2. Extended Python Task (Highly Recommended):
o The file no_mark_but_recommended.xlsx includes data on four types of cyberattacks instead of two (as in the original Python notebook). Your task is to extend the existing Python code to handle the additional attack types and reproduce the results for all four.
o This part of the assignment is optional but strongly recommended. If you skip this, I will not accept later suggestions to avoid using Python for future assignments.
o Completing this task will demonstrate your ability to work with Python and adapt to extended datasets. Please upload the updated version of this file as part of your submission to ensure we are confident in the class‘s overall readiness for Python–based assignments.
Homework 1
Summary of Required Actions:
• Mandatory: Complete the Phishing_Data_HW_Excel.xlsx file for marking.
• Highly Recommended: Extend the Python code using no_mark_but_recommended.xlsx and submit the file to demonstrate proficiency in Python.
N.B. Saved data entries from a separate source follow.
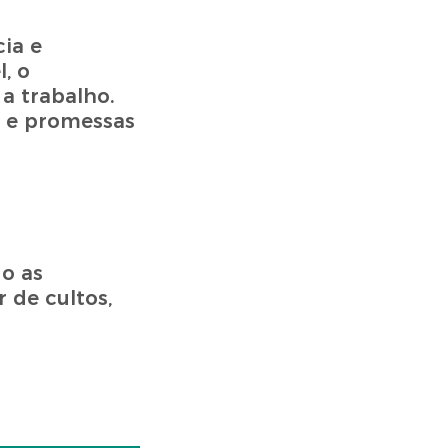
ia e
, o
a trabalho.
a e promessas
o as
 de cultos,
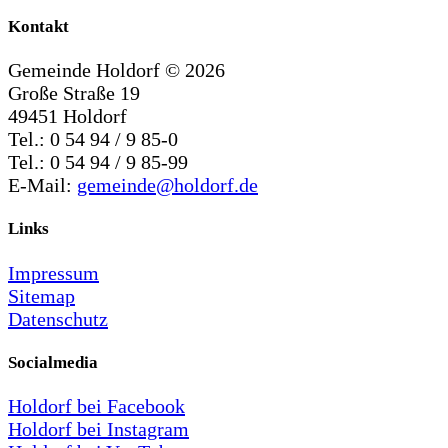
Kontakt
Gemeinde Holdorf ©
2026
Große Straße 19
49451 Holdorf
Tel.: 0 54 94 / 9 85-0
Tel.: 0 54 94 / 9 85-99
E-Mail:
gemeinde@holdorf.de
Links
Impressum
Sitemap
Datenschutz
Socialmedia
Holdorf bei Facebook
Holdorf bei Instagram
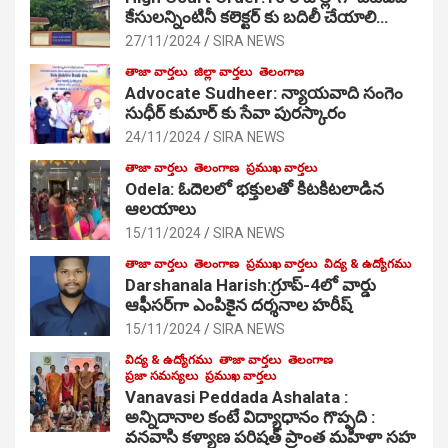
కేసులన్నింటినీ కలెక్టర్ కు బదిలీ చేయాలి…
27/11/2024
SIRA NEWS
తాజా వార్తలు
జిల్లా వార్తలు
తెలంగాణ
Advocate Sudheer: న్యాయవాది సంగెం
సుధీర్ కుమార్ కు సేవా పురస్కారం
24/11/2024
SIRA NEWS
తాజా వార్తలు
తెలంగాణ
ప్రముఖ వార్తలు
Odela: ఓదెల‌లో భక్తులతో కిటకిటలాడిన
ఆల‌యాలు
15/11/2024
SIRA NEWS
తాజా వార్తలు
తెలంగాణ
ప్రముఖ వార్తలు
విద్య & ఉద్యోగము
Darshanala Harish:గ్రూప్-4లో వార్డు
ఆఫీసర్‌గా ఎంపికైన దర్శనాల హరీష్
15/11/2024
SIRA NEWS
విద్య & ఉద్యోగము
తాజా వార్తలు
తెలంగాణ
ప్రజా సమస్యలు
ప్రముఖ వార్తలు
Vanavasi Peddada Ashalata :
అన్నిదానాల కంటే విద్యాధానం గొప్పది :
వనవాసి కళ్యాణ పరిషత్ ప్రాంత మహిళా సహ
If you have any questions, refer back to the recorded office hour or reach out for further clarification.
Good luck, and I look forward to your submissions!
Important Note on GenAI:
• GenAI is allowed! While the use of Python is an important aspect of this course, Python programming skills will not be the focus of your evaluation. Instead, what matters most is your statistical understanding, your ability to tell a clear and compelling story with data, and the quality of your writing. These will be the key factors in your assessment throughout the course.
Best,
ProfT